Indeed, one of the Growth Fund’s biggest challenges is supporting new and specialist social investors to operate financially viable investment funds. It will be exciting to see if our work influences and encourages wholesale investors, other than Big Society Capital, such as donors, foundations, and trusts, to enter the investment market as a provider of capital on a significant scale.

A key issue that any such investors must come to terms with however, is that the financial support is a contribution to—not the sole cause of—the wider impact of an investee’s business.  Whilst demand-side intelligence also needs to be developed, research over the years confirms that investment products are mainly needed for covering cash-flow shortfalls and supporting business infrastructure or revenue generation activity.  

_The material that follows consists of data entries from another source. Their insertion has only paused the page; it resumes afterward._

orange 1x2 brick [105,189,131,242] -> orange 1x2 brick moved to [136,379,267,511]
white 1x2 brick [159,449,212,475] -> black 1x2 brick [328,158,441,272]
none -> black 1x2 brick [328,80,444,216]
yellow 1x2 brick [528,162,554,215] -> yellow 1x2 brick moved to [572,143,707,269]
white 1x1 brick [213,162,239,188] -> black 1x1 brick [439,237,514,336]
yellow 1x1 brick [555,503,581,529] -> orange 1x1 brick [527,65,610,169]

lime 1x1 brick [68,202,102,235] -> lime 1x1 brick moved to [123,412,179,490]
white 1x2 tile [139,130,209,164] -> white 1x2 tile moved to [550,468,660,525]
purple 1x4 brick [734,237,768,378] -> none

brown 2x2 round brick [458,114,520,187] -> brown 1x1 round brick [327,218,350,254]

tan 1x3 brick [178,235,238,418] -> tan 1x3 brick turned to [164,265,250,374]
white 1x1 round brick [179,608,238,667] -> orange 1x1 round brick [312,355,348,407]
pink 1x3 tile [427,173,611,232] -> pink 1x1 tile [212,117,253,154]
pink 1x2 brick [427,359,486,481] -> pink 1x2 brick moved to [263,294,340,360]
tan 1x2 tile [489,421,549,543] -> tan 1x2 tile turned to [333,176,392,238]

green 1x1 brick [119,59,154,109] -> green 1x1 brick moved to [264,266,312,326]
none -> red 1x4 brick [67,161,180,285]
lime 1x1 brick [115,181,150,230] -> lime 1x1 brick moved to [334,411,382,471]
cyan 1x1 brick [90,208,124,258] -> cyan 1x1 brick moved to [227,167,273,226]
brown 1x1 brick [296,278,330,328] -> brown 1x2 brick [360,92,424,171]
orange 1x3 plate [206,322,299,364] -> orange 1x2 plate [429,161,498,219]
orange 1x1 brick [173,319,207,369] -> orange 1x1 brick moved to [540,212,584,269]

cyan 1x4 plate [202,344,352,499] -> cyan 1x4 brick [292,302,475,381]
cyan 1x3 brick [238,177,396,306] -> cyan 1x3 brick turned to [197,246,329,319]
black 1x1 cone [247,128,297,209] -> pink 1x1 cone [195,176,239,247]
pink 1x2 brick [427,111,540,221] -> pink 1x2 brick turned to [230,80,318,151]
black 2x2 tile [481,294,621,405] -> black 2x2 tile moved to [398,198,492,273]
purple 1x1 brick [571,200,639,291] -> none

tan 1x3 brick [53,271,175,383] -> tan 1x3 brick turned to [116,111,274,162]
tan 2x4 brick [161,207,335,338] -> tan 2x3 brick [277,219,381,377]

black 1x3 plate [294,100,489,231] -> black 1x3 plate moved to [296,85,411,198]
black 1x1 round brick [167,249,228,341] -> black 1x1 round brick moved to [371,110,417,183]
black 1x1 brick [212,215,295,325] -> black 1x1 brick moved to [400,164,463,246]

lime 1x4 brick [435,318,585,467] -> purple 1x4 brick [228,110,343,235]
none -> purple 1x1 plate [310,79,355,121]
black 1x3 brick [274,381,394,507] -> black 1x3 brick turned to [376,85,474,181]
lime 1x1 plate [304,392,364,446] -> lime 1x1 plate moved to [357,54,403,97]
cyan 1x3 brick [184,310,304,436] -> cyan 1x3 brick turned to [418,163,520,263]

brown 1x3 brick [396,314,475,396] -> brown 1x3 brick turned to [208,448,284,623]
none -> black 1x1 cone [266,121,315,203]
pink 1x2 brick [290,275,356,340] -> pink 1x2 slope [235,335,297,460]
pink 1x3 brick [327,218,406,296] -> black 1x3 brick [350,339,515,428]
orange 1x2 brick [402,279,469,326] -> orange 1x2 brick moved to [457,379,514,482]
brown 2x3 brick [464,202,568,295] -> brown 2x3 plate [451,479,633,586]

Unlike grant funding, the relationship between the social impact activity and the investment is not direct. The purpose of the finance is to build business resilience and revenue opportunity. So, while social investment may not be seen as directly funding service delivery resulting in tangible social impact, it can be used by organisations on the basis that they will be in a stronger position to deliver impact.  

Investors will need to consider where and how assurances of these broader social impacts will come from given that any resilience-building initiative for VCSEs is dependent on a range of external factors, for which it can be difficult to build a counterfactual.

The measurement of impact has been identified as something of a “tension” within the evaluation. However, it's encouraging to see that VCSEs who have benefitted from Growth Fund investment so far, believe that it was an effective route—and sometimes, the only one available—towards increasing their financial resilience.  What is less clear from the evidence we have is whether this resilience is due to the blended offer that includes a direct grant to a VCSE organisation—as some cited the grant element as a nice ‘bonus’ rather than a necessity—or from other things within the market.

The successes of the programme are discussed further in the Growth Fund update report 2 and having made over 600 deals and providing over £40m of investments, it’s fair to say there is demand for this type of finance.  It’s also clear that by taking on board the learning from this evaluation, the sector could design a range of products to meet the needs of all VCSEs, and to continue to fully embed the benefits of blended finance in the wider sector.